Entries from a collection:
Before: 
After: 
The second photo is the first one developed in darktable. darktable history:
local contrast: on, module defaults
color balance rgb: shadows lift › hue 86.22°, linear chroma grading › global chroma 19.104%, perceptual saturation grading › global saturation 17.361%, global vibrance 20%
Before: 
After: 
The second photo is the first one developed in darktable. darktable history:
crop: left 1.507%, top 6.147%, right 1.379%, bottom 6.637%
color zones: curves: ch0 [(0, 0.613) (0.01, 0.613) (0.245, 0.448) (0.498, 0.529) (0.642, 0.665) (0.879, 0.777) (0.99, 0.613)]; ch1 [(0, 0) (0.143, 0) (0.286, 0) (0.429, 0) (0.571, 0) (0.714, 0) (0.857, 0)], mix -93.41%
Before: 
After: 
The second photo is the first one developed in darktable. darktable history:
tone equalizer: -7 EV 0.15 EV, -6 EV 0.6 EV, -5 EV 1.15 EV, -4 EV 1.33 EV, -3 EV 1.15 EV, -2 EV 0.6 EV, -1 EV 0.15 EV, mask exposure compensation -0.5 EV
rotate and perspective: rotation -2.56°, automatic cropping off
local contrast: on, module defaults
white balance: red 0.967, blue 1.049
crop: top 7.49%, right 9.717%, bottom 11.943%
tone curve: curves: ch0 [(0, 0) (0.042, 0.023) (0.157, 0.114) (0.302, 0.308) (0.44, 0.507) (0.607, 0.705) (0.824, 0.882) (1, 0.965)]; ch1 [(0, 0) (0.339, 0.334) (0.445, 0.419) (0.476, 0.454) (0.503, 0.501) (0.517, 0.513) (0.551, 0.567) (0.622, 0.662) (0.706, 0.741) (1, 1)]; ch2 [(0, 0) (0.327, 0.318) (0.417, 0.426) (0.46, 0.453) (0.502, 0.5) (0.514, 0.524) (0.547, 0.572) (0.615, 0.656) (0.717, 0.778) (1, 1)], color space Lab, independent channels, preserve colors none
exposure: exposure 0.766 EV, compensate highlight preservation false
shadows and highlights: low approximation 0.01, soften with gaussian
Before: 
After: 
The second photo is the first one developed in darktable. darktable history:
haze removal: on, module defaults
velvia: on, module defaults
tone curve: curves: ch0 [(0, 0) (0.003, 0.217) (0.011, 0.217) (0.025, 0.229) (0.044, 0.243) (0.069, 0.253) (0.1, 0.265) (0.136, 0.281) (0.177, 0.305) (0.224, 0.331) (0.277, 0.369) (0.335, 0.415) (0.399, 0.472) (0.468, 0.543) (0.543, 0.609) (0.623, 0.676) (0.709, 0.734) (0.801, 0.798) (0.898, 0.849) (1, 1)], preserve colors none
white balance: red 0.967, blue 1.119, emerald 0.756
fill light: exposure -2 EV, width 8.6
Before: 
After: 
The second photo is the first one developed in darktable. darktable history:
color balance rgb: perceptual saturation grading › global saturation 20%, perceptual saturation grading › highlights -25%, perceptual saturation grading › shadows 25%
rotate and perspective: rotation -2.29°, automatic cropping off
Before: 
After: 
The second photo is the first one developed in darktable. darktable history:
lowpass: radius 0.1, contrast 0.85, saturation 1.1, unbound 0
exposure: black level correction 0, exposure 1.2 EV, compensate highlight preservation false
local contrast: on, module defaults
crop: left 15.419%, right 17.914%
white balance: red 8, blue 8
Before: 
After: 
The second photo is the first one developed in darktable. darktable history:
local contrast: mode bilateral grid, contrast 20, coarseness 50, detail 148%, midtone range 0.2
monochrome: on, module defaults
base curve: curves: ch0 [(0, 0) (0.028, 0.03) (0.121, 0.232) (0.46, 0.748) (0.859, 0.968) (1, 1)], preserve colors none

## The task:
Change every "darktable history" in the entries to "edit history", and keep everything else the same.

## Task output:
Before: 
After: 
The second photo is the first one developed in darktable. edit history:
local contrast: on, module defaults
color balance rgb: shadows lift › hue 86.22°, linear chroma grading › global chroma 19.104%, perceptual saturation grading › global saturation 17.361%, global vibrance 20%
Before: 
After: 
The second photo is the first one developed in darktable. edit history:
crop: left 1.507%, top 6.147%, right 1.379%, bottom 6.637%
color zones: curves: ch0 [(0, 0.613) (0.01, 0.613) (0.245, 0.448) (0.498, 0.529) (0.642, 0.665) (0.879, 0.777) (0.99, 0.613)]; ch1 [(0, 0) (0.143, 0) (0.286, 0) (0.429, 0) (0.571, 0) (0.714, 0) (0.857, 0)], mix -93.41%
Before: 
After: 
The second photo is the first one developed in darktable. edit history:
tone equalizer: -7 EV 0.15 EV, -6 EV 0.6 EV, -5 EV 1.15 EV, -4 EV 1.33 EV, -3 EV 1.15 EV, -2 EV 0.6 EV, -1 EV 0.15 EV, mask exposure compensation -0.5 EV
rotate and perspective: rotation -2.56°, automatic cropping off
local contrast: on, module defaults
white balance: red 0.967, blue 1.049
crop: top 7.49%, right 9.717%, bottom 11.943%
tone curve: curves: ch0 [(0, 0) (0.042, 0.023) (0.157, 0.114) (0.302, 0.308) (0.44, 0.507) (0.607, 0.705) (0.824, 0.882) (1, 0.965)]; ch1 [(0, 0) (0.339, 0.334) (0.445, 0.419) (0.476, 0.454) (0.503, 0.501) (0.517, 0.513) (0.551, 0.567) (0.622, 0.662) (0.706, 0.741) (1, 1)]; ch2 [(0, 0) (0.327, 0.318) (0.417, 0.426) (0.46, 0.453) (0.502, 0.5) (0.514, 0.524) (0.547, 0.572) (0.615, 0.656) (0.717, 0.778) (1, 1)], color space Lab, independent channels, preserve colors none
exposure: exposure 0.766 EV, compensate highlight preservation false
shadows and highlights: low approximation 0.01, soften with gaussian
Before: 
After: 
The second photo is the first one developed in darktable. edit history:
haze removal: on, module defaults
velvia: on, module defaults
tone curve: curves: ch0 [(0, 0) (0.003, 0.217) (0.011, 0.217) (0.025, 0.229) (0.044, 0.243) (0.069, 0.253) (0.1, 0.265) (0.136, 0.281) (0.177, 0.305) (0.224, 0.331) (0.277, 0.369) (0.335, 0.415) (0.399, 0.472) (0.468, 0.543) (0.543, 0.609) (0.623, 0.676) (0.709, 0.734) (0.801, 0.798) (0.898, 0.849) (1, 1)], preserve colors none
white balance: red 0.967, blue 1.119, emerald 0.756
fill light: exposure -2 EV, width 8.6
Before: 
After: 
The second photo is the first one developed in darktable. edit history:
color balance rgb: perceptual saturation grading › global saturation 20%, perceptual saturation grading › highlights -25%, perceptual saturation grading › shadows 25%
rotate and perspective: rotation -2.29°, automatic cropping off
Before: 
After: 
The second photo is the first one developed in darktable. edit history:
lowpass: radius 0.1, contrast 0.85, saturation 1.1, unbound 0
exposure: black level correction 0, exposure 1.2 EV, compensate highlight preservation false
local contrast: on, module defaults
crop: left 15.419%, right 17.914%
white balance: red 8, blue 8
Before: 
After: 
The second photo is the first one developed in darktable. edit history:
local contrast: mode bilateral grid, contrast 20, coarseness 50, detail 148%, midtone range 0.2
monochrome: on, module defaults
base curve: curves: ch0 [(0, 0) (0.028, 0.03) (0.121, 0.232) (0.46, 0.748) (0.859, 0.968) (1, 1)], preserve colors none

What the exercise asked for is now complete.